Genius in Disguise: Harold Ross of The New Yorker by Thomas Kunkel
Why, exactly, was The New Yorker so unlikely? Its founder, Harold Ross, was a high-school dropout and a former tramp reporter with no money and no credentials. He partnered with Raoul Fleischmann, heir to a yeast fortune, to start a rival to Smart Set, Vanity Fair, and Punch. His idea, which proved to be so accurate it transcended itself, is that a magazine with a hyperlocal focus on Manhattan would have a built-in readership and a built-in advertising base. Go small to go big. Arguably Ross’s biggest talent was assembling around him a staff who could themselves find and acquire and edit talent. Between Ross’s wife, reporter Jane Grant, and a core group of editors and writers including E.B. and Katharine White, James Thurber, and Wolcott Gibbs, plus an impressive group of artists and cartoonists, the tone of The New Yorker was set in place almost immediately.

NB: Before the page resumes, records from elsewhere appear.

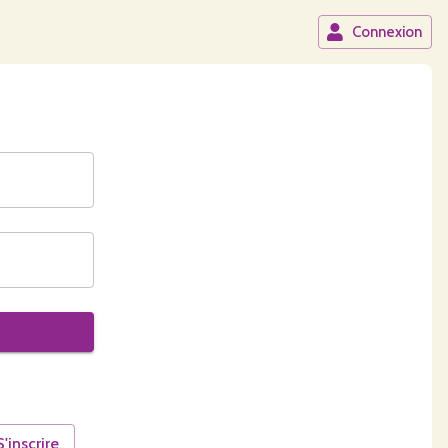
Connexion
S'inscrire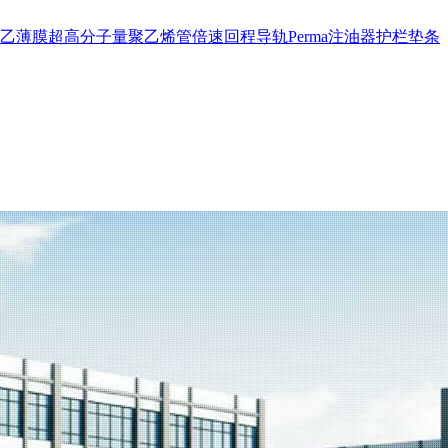
乙薄膜
超高分子量聚乙烯管
倍速回程导轨
Perma注油器
护栏
垫条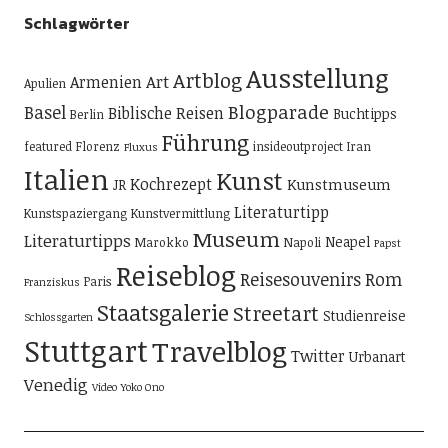
Schlagwörter
Ausstellung
Artblog
Art
Armenien
Apulien
Blogparade
Basel
Biblische Reisen
Buchtipps
Berlin
Führung
featured
Florenz
insideoutproject
Iran
Fluxus
Italien
Kunst
Kochrezept
Kunstmuseum
JR
Literaturtipp
Kunstspaziergang
Kunstvermittlung
Museum
Literaturtipps
Neapel
Marokko
Napoli
Papst
Reiseblog
Reisesouvenirs
Rom
Paris
Franziskus
Staatsgalerie
Streetart
Studienreise
Schlossgarten
Stuttgart
Travelblog
Twitter
Urbanart
Venedig
Video
Yoko Ono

Ross was the stuff of legend in his own time for his profane mouth and wild head of hair. “How the hell could a man who looked like a resident of the Ozarks and talked like a saloon brawler set himself up as a pilot of a sophisticated, elegant periodical?” asked the playwright Ben Hecht. Ross was, in the term of sociologists, a “charismatic editor,” a figurehead who represented the organization and drew people to it. He did not acquire pieces of the magazine, but he did read them all with a pencil in hand, and his always fascinated and curious queries have outlived him. “Who he?” he would write if a character had not been properly introduced. “Where is New York?” he wondered, about the exact spot in Manhattan that marked the city in railway timetables. “Were the Nabokovs a one-nutcracker family?” he asked after reading a line about cracking walnuts in front of a fire. Kunkel portrays all the complexities of this man, how he inspired fanatical loyalty among his staff, and how his success arose from his very contradictions. Completists will also thoroughly enjoy Kunkel’s edited collection of Ross’s correspondence, Letters from the Editor, in which Ross’s voice comes through loud and clear and hilarious.